SC²S Colloquium - Apr 25, 2018
|Date:||Apr 25, 2018|
|Time:||15:00 - 16:00|
Eric Koepke: Optimizing Hyperparameters in the SG++ Datamining Pipeline
In Machine Learning there are often parameters of the model or the training algorithm that have to be known before the actual learning begins. These hyperparameters can make a big difference to the success of a machine learning model, especially since these models grow more complex as research on them advances. Advanced automatic hyperparameter optimization algorithms were developed to find optimal hyperparameters as fast as possible. I implement and compare two different approaches in the context of SG++, a toolbox that uses Sparse Grids to perform different classical machine learning tasks. Harmonica successively reduces the optimization search space while Bayesian Optimization tries the most promising hyperparameter setting based on previous results. I test them on regression and density estimation tasks and discuss the strengths and weaknesses of both to show different use cases. Harmonica requires more resources while being trivial to parallelize and more thorough in its search.
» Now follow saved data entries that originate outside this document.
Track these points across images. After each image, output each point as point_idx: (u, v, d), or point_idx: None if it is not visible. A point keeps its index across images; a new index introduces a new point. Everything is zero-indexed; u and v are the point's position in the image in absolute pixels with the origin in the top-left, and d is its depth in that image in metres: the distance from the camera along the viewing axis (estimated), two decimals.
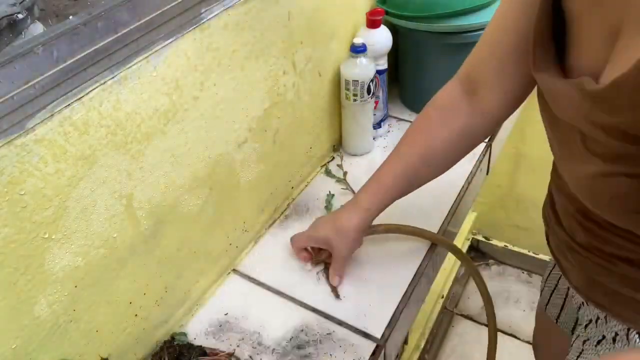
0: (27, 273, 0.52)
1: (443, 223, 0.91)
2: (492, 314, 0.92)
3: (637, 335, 0.61)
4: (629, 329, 0.61)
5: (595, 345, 0.67)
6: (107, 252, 0.61)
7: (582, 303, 0.71)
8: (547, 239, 0.72)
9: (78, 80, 0.51)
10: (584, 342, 0.70)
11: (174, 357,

Bayesian Optimization converges faster and finds the optimal solution as long as certain conditions are met.
Benjamin Holzschuh: Asset Pricing with Hierarchical Clustering using Sparse Grids Density Estimation
Density estimation using sparse grids and Offline/Online splitting has been shown to be a competitive approach when clustering large datasets, and can also easily be adapted to generate hierarchical clusterings, which contain more information than regular clusterings as they capture the structure of the underlying density. We demonstrate how hierarchical clustering and sparse grids density estimation can be used for pricing financial derivatives in a Black-Scholes model using Monte Carlo simulations and what the advantages of this approach are. Additionally, we present a method for dealing with uncertain data sources in the context of clustering by selecting representative hierarchical clusterings and show what insights can be gained from the representatives.